#### ABOUT THIS EXERCISE
Transcribe every row below word for word, leaving the pictures out of your answer.

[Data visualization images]
· · ·

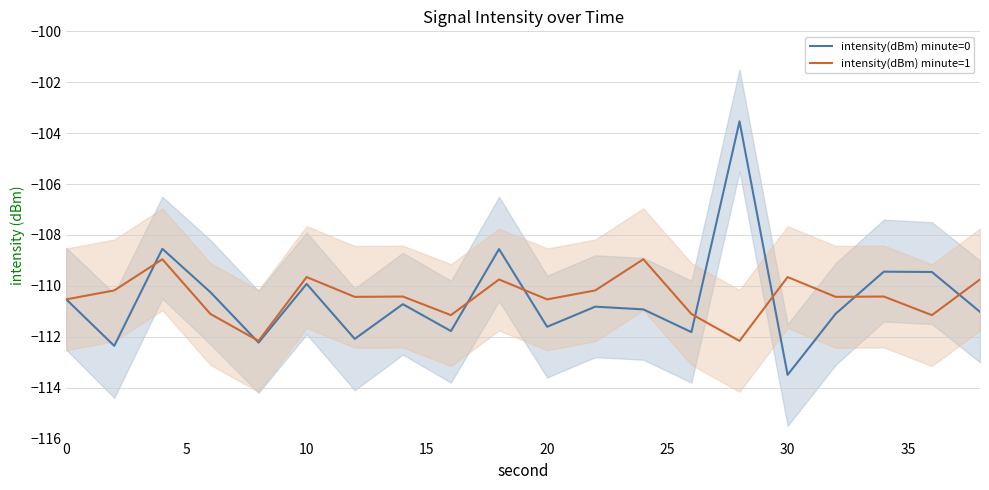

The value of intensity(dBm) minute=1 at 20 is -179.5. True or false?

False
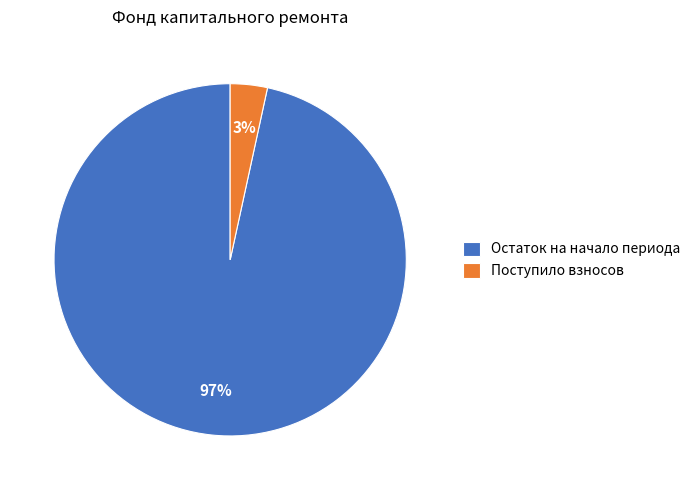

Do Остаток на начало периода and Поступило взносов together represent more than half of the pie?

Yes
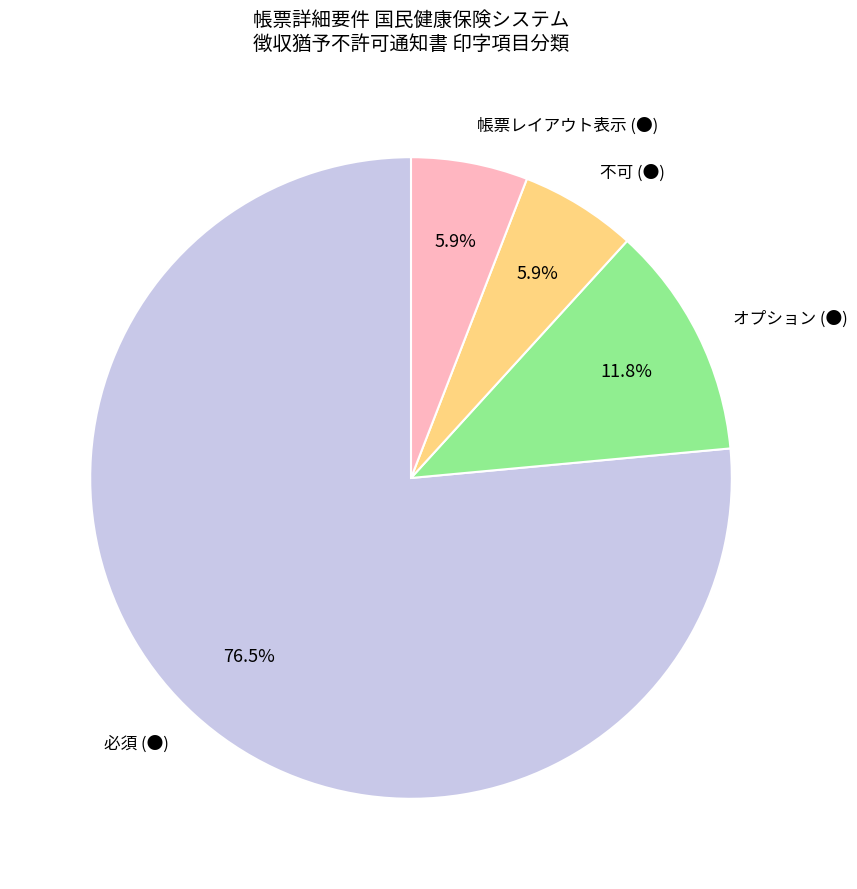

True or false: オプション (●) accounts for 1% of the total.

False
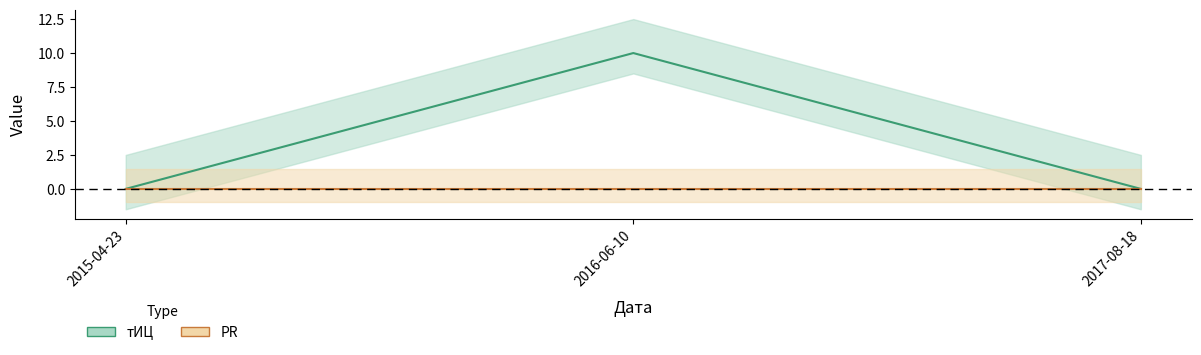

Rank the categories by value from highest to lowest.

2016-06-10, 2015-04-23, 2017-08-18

· · ·

#### WRITTEN RESPONSE
The value of intensity(dBm) minute=1 at 20 is -179.5. True or false?

False

Do Остаток на начало периода and Поступило взносов together represent more than half of the pie?

Yes

True or false: オプション (●) accounts for 1% of the total.

False

Rank the categories by value from highest to lowest.

2016-06-10, 2015-04-23, 2017-08-18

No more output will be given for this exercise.